FACTA receipts, restaurant coupons and “annihilating” damages

by Walter Olson on April 25, 2008

Entrepreneurial lawyers have launched a thriving industry of class actions demanding statutory damages of $100-$1000 per violation (times the number of customers) from businesses that continue printing too much credit card information on receipts despite a federal law requiring them to stop that practice, the Fair and Accurate Credit Transaction Act (FACTA). Kings Family Restaurants, a Western Pennsylvania chain, has agreed to distribute coupons, as well as very non-couponic attorney’s fees, in one such case (WSJ law blog, Apr. 25). “Coffee Bean Tea & Leaf, a Los Angeles-based coffee-shop chain, agreed to give customers free drinks and pay customer lawyers $110,000.” On the other hand, judges have not always gone along with demands for class certification: “Costco, the largest U.S. warehouse-club chain, might have to pay as much as $17 billion without having harmed anyone, U.S. District Judge A. Howard Matz said in January, refusing to certify a class action. That’s 15 times the Issaquah, Washington-based company’s 2007 profit.” (Cynthia Cotts, “Costco, Kinko’s Battle Trial Lawyers Over Credit-Card Receipts”, Bloomberg, Apr. 5). One tactic, used in suits against U-Haul and In-N-Out Burger, is to limit the scope of the class action to a few stores or locations, on the theory that a court that might not let a class action with “annihilating” damages go forward might yet approve one inflicting a nonfatal though large shark-bite. (Matthew Hirsch, “Plaintiffs Attorneys Think Globally, Act Locally in Financial Privacy Cases”, The Recorder, Aug. 27, 2007). Among the 300+ defendants in receipt suits is 1-800-FLOWERS, whose attorney David E. Block expresses outrage:

“In 22 years, I have never had a plaintiff sit across the table from me and say, ‘I have no damages. My identity hasn’t been stolen. I’m just bringing this lawsuit because I can,'” said Block of the Miami office of Jackson Lewis. “There’s something inherently wrong with a lawsuit where the plaintiff has no injury.”
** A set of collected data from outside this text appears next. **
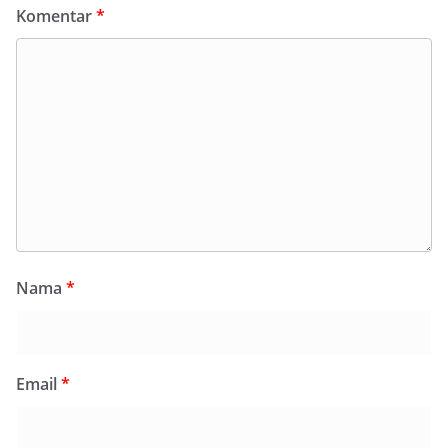
Komentar
*
Nama
*
Email
*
(Tresa Baldas, “Landslide of Suits Over Data on Receipts”, National Law Journal, Apr. 7). “Receipts” needn’t actually be printed out in a shop or public place to trigger the act; those that flash on a customer’s home computer screen count too. (WSJ law blog, Apr. 8). Our earlier coverage: May 10 and Oct. 31, 2007, and Apr. 4 of this year.

{ 2 comments }

1 Frank Perdicaro 04.28.08 at 2:11 pm

Around 10 years ago I responded to one of those class action credit card summons. Of the half million people sent a notice, about 50 responded. Exactly one person showed up in court to represent the class — me. 7th floor of the court building in Santa Ana, California. As far as I know, it was the first big one, the Micro Center case.

The judge was disgusted with the whole event, where there was no damage, but there was a lawsuit. So was I, and the judge let me say some really insulting things to the plaintiffs — lawyers all of them.
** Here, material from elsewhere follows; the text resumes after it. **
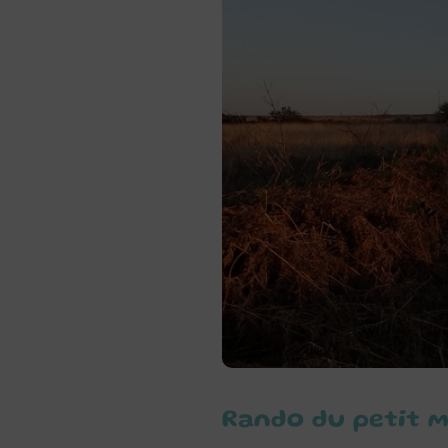
Rando du petit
So if you get bound into a class, be sure to show up. The judge will probably let you express your opinion — especially if it is like his opinion.

2 David 05.05.08 at 10:24 am

There is no reason for refusing to certify these classes, other than to circumvent the will of Congress to impose a stautory penalty for “wilfull” violations. Other courts have rightly held that the due process (anihilation defense) argument should not be considered until and unless an award is entered.
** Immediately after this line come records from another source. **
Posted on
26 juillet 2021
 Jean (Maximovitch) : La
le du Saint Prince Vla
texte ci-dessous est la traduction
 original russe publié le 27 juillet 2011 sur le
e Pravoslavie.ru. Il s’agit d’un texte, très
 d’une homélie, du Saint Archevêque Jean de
The critical thing to remember here is that the defendants will pay only nominal damages for negligent violations of FACTA. True, they will have to pay the plaintiffs’ attorneys’ fees, but I guarantee they will be a damn sight less than what the defense lawyers will charge once they finish churning the case. Unfair? I don’t think so, if that’s what it takes to get merchants to follow a law that has been on the books for 3 years now, and while VISA, MC and everyone else has been hammering on them to comply with a clear legal duty.

Finally, as to this “no harm” argument, that’s simply bogus. Sure, an expiration date is not enough, in an of itself, to permit someone to make unauthorized charges — it’s simply one piece of the puzzle. But the same can be said for your PIN number. Anyone who buys the “no harm” argument, please reply and post your bank account PIN. What harm could there be in that?